I will now show you how to use linear programming and Excel Solver to optimise this constraint problem (i.e.Project P). We need to determine which activities should be crushed, in order to reduce Project P’s total duration as much as possible, whilst still keeping the total project cost at a minimum.
- Decision Variables:
X_{j}: the time that the event corresponding to node j occurs
R_{A}, R_{B}, R_{C}, R_{D}, R_{E}, R_{F}, R_{G}, R_{H}, R_{I} R_{J}: number of weeks by which duration of activity A, B, C, D, E, F, G, H, I, J can be reduced respectively i.e. Normal Duration – Crash Duration
- Objective Function:
Minimize Cost {Z=1000R_{A}+800R_{B}+1000R_{D}+2000R_{F}+1500R_{G}+800R_{H}+1000R_{J}}
- Constraints:
s.t (subject to)
R_{A}+X_{3}– X_{1}>=8 (Activity A constraint)

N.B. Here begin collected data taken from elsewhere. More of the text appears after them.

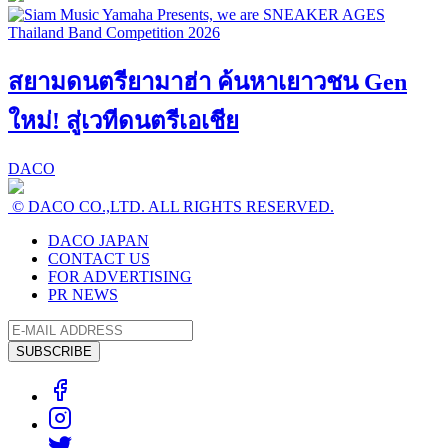
สยามดนตรียามาฮ่า ค้นหาเยาวชน Gen
ใหม่! สู่เวทีดนตรีเอเชีย
DACO
© DACO CO.,LTD. ALL RIGHTS RESERVED.
DACO JAPAN
CONTACT US
FOR ADVERTISING
PR NEWS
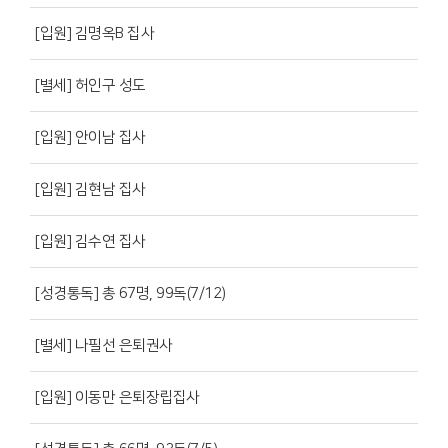
[입원] 김명옥B 집사
[별세] 허인구 성도
[입원] 안이남 집사
[입원] 김현남 집사
[입원] 김수연 집사
[성경통독] 총 67명, 99독(7/12)
[별세] 나필선 은퇴권사
[입원] 이동만 은퇴장립집사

R_{D}+X_{2}-X_{1}>=20 (Activity D constraint)
X_{4}-X_{3}>=11 (Activity C constraint)
X_{6}-X_{2}=6 (Activity E constraint)
X_{5}-X_{6}>=0 (Dummy constraint)
X_{5}-X_{4}>=0 (Dummy constraint)
R_{B}+X_{5}-X_{3} >=12 (Activity B constraint)

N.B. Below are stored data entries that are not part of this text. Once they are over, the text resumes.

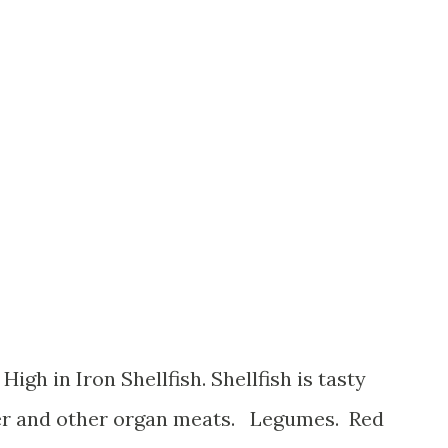
ver and other organ meats. Legumes. Red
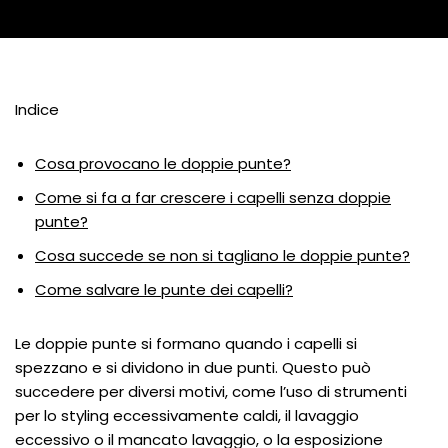
Indice
Cosa provocano le doppie punte?
Come si fa a far crescere i capelli senza doppie
punte?
Cosa succede se non si tagliano le doppie punte?
Come salvare le punte dei capelli?
Le doppie punte si formano quando i capelli si
spezzano e si dividono in due punti. Questo può
succedere per diversi motivi, come l’uso di strumenti
per lo styling eccessivamente caldi, il lavaggio
eccessivo o il mancato lavaggio, o la esposizione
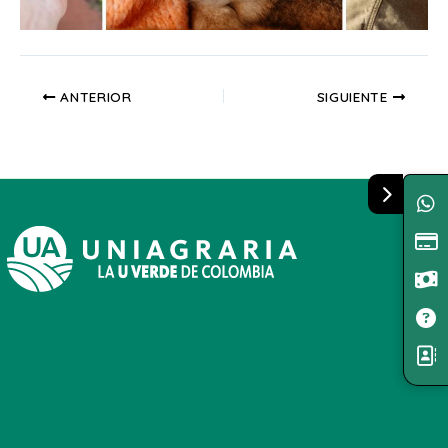
ANTERIOR
SIGUIENTE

R_{J}+X_{5}-X_{2} >=5 (Activity J constraint)
R_{F}+X_{7}-X_{5}>=7 (Activity F constraint)
R_{G}+X_{8}-X_{7}>=10 (Activity G constraint)
R_{H}+X_{8}-X_{6}>=5 (Activity H constraint)
X_{9}-X_{8}>=4 (Activity I constraint)
R_{A}<=2 (Reduction A constraint)
R_{D}<=5 (Reduction D constraint)
R_{B}<=2 (Reduction B constraint)
R_{J}<=1 (Reduction J constraint)
R_{F}<=2 (Reduction F constraint)
R_{G}<=2 (Reduction G constraint)
R_{H}<=1 (Reduction H constraint)
X_{9}-X_{1}<=32 (Minimum Total Duration constraint)
X_{j}, R_{A}, R_{B}, R_{C}, R_{D}, R_{E}, R_{F}, R_{G}, R_{H}, R_{I} R_{J}>=0 (Non Negativity)
Using Excel Solver here are the results (click here to learn how to use Excel Solver):
REDUCTION Decision Variables | Duration Reduction |
R_{A} | 0 |
R_{B} | 0 |
R_{D} | 5 |
R_{F} | 2 |
R_{G} | 2 |
R_{H} | 0 |
R_{J} | 0 |
Total Duration of Project = 47 – sum(reduction) = | 38 |
Objective Function | Minimize Cost Z = | 1000R_{A}+800R_{B}+1000R_{D}+2000R_{F}+1500R_{G}+800R_{H}+1000R_{J}= | 12000 |
Based on the results above, the activities D~F~G can be crushed by 5~2~2 weeks respectively, hence reducing the project’s total duration to 38 weeks at a total cost of £12000.